Render every line of the data below as a numbered list, leaving out any blank lines.

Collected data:
:::::

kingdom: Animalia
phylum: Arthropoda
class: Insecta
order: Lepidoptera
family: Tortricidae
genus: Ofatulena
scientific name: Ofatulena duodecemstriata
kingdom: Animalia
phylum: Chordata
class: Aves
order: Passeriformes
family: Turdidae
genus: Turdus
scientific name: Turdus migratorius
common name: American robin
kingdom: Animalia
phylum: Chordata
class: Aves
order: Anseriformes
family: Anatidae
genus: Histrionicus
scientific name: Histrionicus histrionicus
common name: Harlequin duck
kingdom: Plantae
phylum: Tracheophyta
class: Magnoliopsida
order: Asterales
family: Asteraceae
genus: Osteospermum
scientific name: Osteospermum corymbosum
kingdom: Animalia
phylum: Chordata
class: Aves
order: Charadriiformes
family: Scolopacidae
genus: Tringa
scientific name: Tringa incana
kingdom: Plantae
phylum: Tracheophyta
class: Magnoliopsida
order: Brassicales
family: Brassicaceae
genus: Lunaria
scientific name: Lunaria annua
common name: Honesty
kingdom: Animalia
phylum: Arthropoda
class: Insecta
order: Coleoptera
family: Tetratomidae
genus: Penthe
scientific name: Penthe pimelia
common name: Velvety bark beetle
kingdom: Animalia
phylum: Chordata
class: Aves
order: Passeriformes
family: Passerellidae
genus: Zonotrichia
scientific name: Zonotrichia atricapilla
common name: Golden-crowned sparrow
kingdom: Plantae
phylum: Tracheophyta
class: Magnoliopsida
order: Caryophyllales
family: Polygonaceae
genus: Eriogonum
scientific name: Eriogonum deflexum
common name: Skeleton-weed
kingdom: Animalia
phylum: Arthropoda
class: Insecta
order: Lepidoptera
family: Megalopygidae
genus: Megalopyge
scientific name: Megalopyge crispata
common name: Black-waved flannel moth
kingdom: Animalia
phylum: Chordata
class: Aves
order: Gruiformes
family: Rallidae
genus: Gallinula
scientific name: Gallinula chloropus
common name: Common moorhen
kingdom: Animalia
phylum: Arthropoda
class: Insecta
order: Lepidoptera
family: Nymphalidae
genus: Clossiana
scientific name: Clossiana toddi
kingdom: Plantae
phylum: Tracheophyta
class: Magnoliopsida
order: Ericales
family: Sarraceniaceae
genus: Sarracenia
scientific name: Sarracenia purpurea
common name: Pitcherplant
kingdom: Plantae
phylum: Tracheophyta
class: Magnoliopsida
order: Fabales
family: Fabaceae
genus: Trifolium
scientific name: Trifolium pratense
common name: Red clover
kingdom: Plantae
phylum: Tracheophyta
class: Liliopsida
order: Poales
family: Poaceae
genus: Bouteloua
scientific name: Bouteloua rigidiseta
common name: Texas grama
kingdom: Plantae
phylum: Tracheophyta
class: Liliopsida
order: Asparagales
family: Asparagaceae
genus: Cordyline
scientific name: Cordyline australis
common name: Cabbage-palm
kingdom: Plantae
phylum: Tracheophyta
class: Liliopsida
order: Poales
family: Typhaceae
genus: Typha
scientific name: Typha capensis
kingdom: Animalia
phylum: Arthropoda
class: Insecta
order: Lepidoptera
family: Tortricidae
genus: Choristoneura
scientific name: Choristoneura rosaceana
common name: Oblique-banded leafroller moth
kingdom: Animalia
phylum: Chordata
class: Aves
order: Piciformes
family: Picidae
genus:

:::::

Response below ->
1. kingdom: Animalia
2. phylum: Arthropoda
3. class: Insecta
4. order: Lepidoptera
5. family: Tortricidae
6. genus: Ofatulena
7. scientific name: Ofatulena duodecemstriata
8. kingdom: Animalia
9. phylum: Chordata
10. class: Aves
11. order: Passeriformes
12. family: Turdidae
13. genus: Turdus
14. scientific name: Turdus migratorius
15. common name: American robin
16. kingdom: Animalia
17. phylum: Chordata
18. class: Aves
19. order: Anseriformes
20. family: Anatidae
21. genus: Histrionicus
22. scientific name: Histrionicus histrionicus
23. common name: Harlequin duck
24. kingdom: Plantae
25. phylum: Tracheophyta
26. class: Magnoliopsida
27. order: Asterales
28. family: Asteraceae
29. genus: Osteospermum
30. scientific name: Osteospermum corymbosum
31. kingdom: Animalia
32. phylum: Chordata
33. class: Aves
34. order: Charadriiformes
35. family: Scolopacidae
36. genus: Tringa
37. scientific name: Tringa incana
38. kingdom: Plantae
39. phylum: Tracheophyta
40. class: Magnoliopsida
41. order: Brassicales
42. family: Brassicaceae
43. genus: Lunaria
44. scientific name: Lunaria annua
45. common name: Honesty
46. kingdom: Animalia
47. phylum: Arthropoda
48. class: Insecta
49. order: Coleoptera
50. family: Tetratomidae
51. genus: Penthe
52. scientific name: Penthe pimelia
53. common name: Velvety bark beetle
54. kingdom: Animalia
55. phylum: Chordata
56. class: Aves
57. order: Passeriformes
58. family: Passerellidae
59. genus: Zonotrichia
60. scientific name: Zonotrichia atricapilla
61. common name: Golden-crowned sparrow
62. kingdom: Plantae
63. phylum: Tracheophyta
64. class: Magnoliopsida
65. order: Caryophyllales
66. family: Polygonaceae
67. genus: Eriogonum
68. scientific name: Eriogonum deflexum
69. common name: Skeleton-weed
70. kingdom: Animalia
71. phylum: Arthropoda
72. class: Insecta
73. order: Lepidoptera
74. family: Megalopygidae
75. genus: Megalopyge
76. scientific name: Megalopyge crispata
77. common name: Black-waved flannel moth
78. kingdom: Animalia
79. phylum: Chordata
80. class: Aves
81. order: Gruiformes
82. family: Rallidae
83. genus: Gallinula
84. scientific name: Gallinula chloropus
85. common name: Common moorhen
86. kingdom: Animalia
87. phylum: Arthropoda
88. class: Insecta
89. order: Lepidoptera
90. family: Nymphalidae
91. genus: Clossiana
92. scientific name: Clossiana toddi
93. kingdom: Plantae
94. phylum: Tracheophyta
95. class: Magnoliopsida
96. order: Ericales
97. family: Sarraceniaceae
98. genus: Sarracenia
99. scientific name: Sarracenia purpurea
100. common name: Pitcherplant
101. kingdom: Plantae
102. phylum: Tracheophyta
103. class: Magnoliopsida
104. order: Fabales
105. family: Fabaceae
106. genus: Trifolium
107. scientific name: Trifolium pratense
108. common name: Red clover
109. kingdom: Plantae
110. phylum: Tracheophyta
111. class: Liliopsida
112. order: Poales
113. family: Poaceae
114. genus: Bouteloua
115. scientific name: Bouteloua rigidiseta
116. common name: Texas grama
117. kingdom: Plantae
118. phylum: Tracheophyta
119. class: Liliopsida
120. order: Asparagales
121. family: Asparagaceae
122. genus: Cordyline
123. scientific name: Cordyline australis
124. common name: Cabbage-palm
125. kingdom: Plantae
126. phylum: Tracheophyta
127. class: Liliopsida
128. order: Poales
129. family: Typhaceae
130. genus: Typha
131. scientific name: Typha capensis
132. kingdom: Animalia
133. phylum: Arthropoda
134. class: Insecta
135. order: Lepidoptera
136. family: Tortricidae
137. genus: Choristoneura
138. scientific name: Choristoneura rosaceana
139. common name: Oblique-banded leafroller moth
140. kingdom: Animalia
141. phylum: Chordata
142. class: Aves
143. order: Piciformes
144. family: Picidae
145. genus:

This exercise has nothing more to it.